И брат не заставил себя долго ждать. Как-то вечером я сидел в своем кабинете, когда слуги уже легли спать, и неожиданно услышал хруст гравия за окном. В следующую секунду я увидел его. Он смотрел на меня через стекло. Он так же, как я, не носил ни бороды, ни усов, и сходство между нами было все еще таким сильным, что мне даже показалось, что я вижу собственное отражение. Один его глаз закрывала темная повязка, но в остальном лица наши были совершенно одинаковыми. Потом он криво улыбнулся, у него была такая привычка еще с детства, и я понял, что передо мной тот самый человек, из-за которого мне пришлось покинуть родину и который покрыл позором некогда достойное имя. Я открыл дверь и впустил его. Было это примерно в десять часов вечера.

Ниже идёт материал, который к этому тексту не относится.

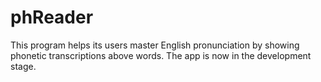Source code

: # phReader

This program helps its users master English pronunciation by showing phonetic transcriptions above words. The app is now in the development stage.
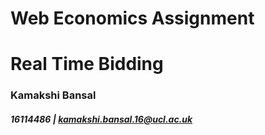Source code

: # Web Economics Assignment
# Real Time Bidding
### Kamakshi Bansal
##### 16114486 | kamakshi.bansal.16@ucl.ac.uk
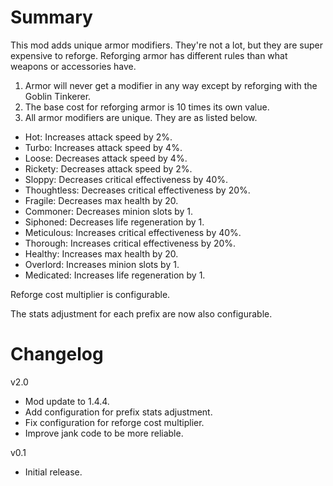 ﻿# Summary

This mod adds unique armor modifiers. They're not a lot, but they are super expensive to reforge. Reforging armor has different rules than what weapons or accessories have.

1. Armor will never get a modifier in any way except by reforging with the Goblin Tinkerer.
2. The base cost for reforging armor is 10 times its own value.
3. All armor modifiers are unique. They are as listed below.

- Hot: Increases attack speed by 2%.
- Turbo: Increases attack speed by 4%.
- Loose: Decreases attack speed by 4%.
- Rickety: Decreases attack speed by 2%.
- Sloppy: Decreases critical effectiveness by 40%.
- Thoughtless: Decreases critical effectiveness by 20%.
- Fragile: Decreases max health by 20.
- Commoner: Decreases minion slots by 1.
- Siphoned: Decreases life regeneration by 1.
- Meticulous: Increases critical effectiveness by 40%.
- Thorough: Increases critical effectiveness by 20%.
- Healthy: Increases max health by 20.
- Overlord: Increases minion slots by 1.
- Medicated: Increases life regeneration by 1.

Reforge cost multiplier is configurable.

The stats adjustment for each prefix are now also configurable.

# Changelog

v2.0
- Mod update to 1.4.4.
- Add configuration for prefix stats adjustment.
- Fix configuration for reforge cost multiplier.
- Improve jank code to be more reliable.

v0.1
- Initial release.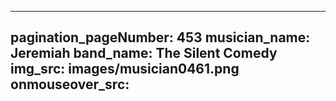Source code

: ------
pagination_pageNumber: 453
musician_name: Jeremiah
band_name: The Silent Comedy
img_src: images/musician0461.png
onmouseover_src: 
------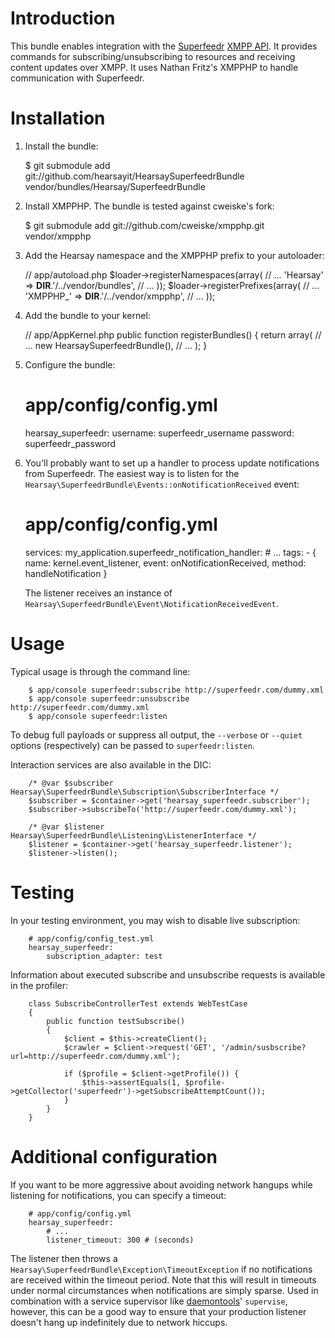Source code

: Introduction
============

This bundle enables integration with the [Superfeedr](http://www.superfeedr.com)
[XMPP API](http://superfeedr.com/documentation#xmpp_pubsub).  It provides 
commands for subscribing/unsubscribing to resources and receiving content 
updates over XMPP.  It uses Nathan Fritz's XMPPHP to handle communication with 
Superfeedr.

Installation
============

  1. Install the bundle:

        $ git submodule add git://github.com/hearsayit/HearsaySuperfeedrBundle vendor/bundles/Hearsay/SuperfeedrBundle

  2. Install XMPPHP.  The bundle is tested against cweiske's fork:
      
        $ git submodule add git://github.com/cweiske/xmpphp.git vendor/xmpphp

  3. Add the Hearsay namespace and the XMPPHP prefix to your autoloader:

        // app/autoload.php
        $loader->registerNamespaces(array(
            // ...
            'Hearsay' => __DIR__.'/../vendor/bundles',
            // ...
        ));
        $loader->registerPrefixes(array(
            // ...
            'XMPPHP_'          => __DIR__.'/../vendor/xmpphp',
            // ...
        ));

  4. Add the bundle to your kernel:
        
        // app/AppKernel.php
        public function registerBundles()
        {
            return array(
                // ...
                new HearsaySuperfeedrBundle(),
                // ...
            );
        }

  5. Configure the bundle:
        
        # app/config/config.yml
        hearsay_superfeedr:
            username:           superfeedr_username
            password:           superfeedr_password

  6. You'll probably want to set up a handler to process update notifications 
     from Superfeedr.  The easiest way is to listen for the
     ``Hearsay\SuperfeedrBundle\Events::onNotificationReceived`` event:
     
        # app/config/config.yml
        services:
            my_application.superfeedr_notification_handler:
                # ...
                tags:
                    - { name: kernel.event_listener, event: onNotificationReceived, method: handleNotification }

     The listener receives an instance of 
     ``Hearsay\SuperfeedrBundle\Event\NotificationReceivedEvent``.

Usage
=====

Typical usage is through the command line:

        $ app/console superfeedr:subscribe http://superfeedr.com/dummy.xml
        $ app/console superfeedr:unsubscribe http://superfeedr.com/dummy.xml
        $ app/console superfeedr:listen

To debug full payloads or suppress all output, the ``--verbose`` or ``--quiet``
options (respectively) can be passed to ``superfeedr:listen``.

Interaction services are also available in the DIC:

        /* @var $subscriber Hearsay\SuperfeedrBundle\Subscription\SubscriberInterface */
        $subscriber = $container->get('hearsay_superfeedr.subscriber');
        $subscriber->subscribeTo('http://superfeedr.com/dummy.xml');

        /* @var $listener Hearsay\SuperfeedrBundle\Listening\ListenerInterface */
        $listener = $container->get('hearsay_superfeedr.listener');
        $listener->listen();

Testing
=======

In your testing environment, you may wish to disable live subscription:
        
        # app/config/config_test.yml        
        hearsay_superfeedr:
            subscription_adapter: test

Information about executed subscribe and unsubscribe requests is available in
the profiler:
        
        class SubscribeControllerTest extends WebTestCase
        {
            public function testSubscribe()
            {
                $client = $this->createClient();
                $crawler = $client->request('GET', '/admin/susbscribe?url=http://superfeedr.com/dummy.xml');

                if ($profile = $client->getProfile()) {
                    $this->assertEquals(1, $profile->getCollector('superfeedr')->getSubscribeAttemptCount());
                }
            }
        }

Additional configuration
========================

If you want to be more aggressive about avoiding network hangups while listening
for notifications, you can specify a timeout:

        # app/config/config.yml
        hearsay_superfeedr:
            # ...
            listener_timeout: 300 # (seconds)

The listener then throws a ``Hearsay\SuperfeedrBundle\Exception\TimeoutException``
if no notifications are received within the timeout period.  Note that this will
result in timeouts under normal circumstances when notifications are simply
sparse.  Used in combination with a service supervisor like 
[daemontools](http://cr.yp.to/daemontools.html)' ``supervise``, however, this 
can be a good way to ensure that your production listener doesn't hang up
indefinitely due to network hiccups.
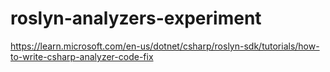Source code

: # roslyn-analyzers-experiment

https://learn.microsoft.com/en-us/dotnet/csharp/roslyn-sdk/tutorials/how-to-write-csharp-analyzer-code-fix
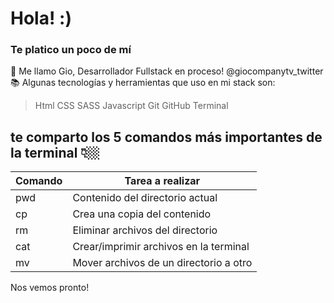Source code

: # Hola! :)  
### Te platico un poco de mí 

📝 Me llamo Gio, Desarrollador Fullstack en proceso! @giocompanytv_twitter
📚  Algunas tecnologías y herramientas que uso en mi stack son:

>Html
>CSS
>SASS
>Javascript
>Git
>GitHub
>Terminal

## te comparto los 5 comandos más importantes de la terminal 👇🏼

| Comando | Tarea a realizar |
|-----|-------------------------|
| pwd | Contenido del directorio actual |
| cp | Crea una copia del contenido |
| rm | Eliminar archivos del directorio |
| cat | Crear/imprimir archivos en la terminal |
| mv | Mover archivos de un directorio a otro |


Nos vemos pronto!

Когда он вышел на свет лампы, я понял, что дела у него совсем плохи. Из Ливерпуля он пришел пешком и смертельно устал. К тому же он был болен. Меня поразило выражение его лица. Мой медицинский опыт подсказал мне, что у него какое-то очень серьезное внутреннее заболевание. Кроме того, он пил, и все лицо у него было в синяках, он подрался с какими-то моряками. Повязку на лице он носил, чтобы прикрыть поврежденный глаз, правда, войдя в кабинет, он снял ее. Да и сам он был в бушлате и фланелевой рубашке, в ботинках с такими дырами, что через них выглядывали пальцы ног. Однако крайняя бедность лишь усилила его неприязнь ко мне, словно я был виновником его страданий. Эта ненависть превратилась для него в настоящую манию. Эдвард решил, что, пока он умирает от голода в Южной Америке, я в Англии загребаю деньги лопатой. Я не могу передать вам, какие угрозы услышал от него я и какие проклятия обрушились на мою голову. У меня создалось впечатление, что жизненные невзгоды и распутство повредили его рассудок. Он стал метаться по комнате, как дикий зверь, требовать выпивки, денег, и все это в самых непристойных выражениях. Я сам человек вспыльчивый, но, слава Богу, сумел удержать себя в руках и не бросился на него с кулаками. Однако мое спокойствие только раздражало его все больше и больше. Он бесновался, проклинал меня, потрясал передо мной кулаками, но тут неожиданно лицо его жутко исказилось, он схватился рукой за грудь и, издав громкий крик, повалился к моим ногам. Я поднял его и уложил на диван, но на мои призывы он не отвечал, а его рука, которую я сжимал в своей ладони, была холодной и липкой. Больное сердце брата не выдержало. Его убила собственная ярость.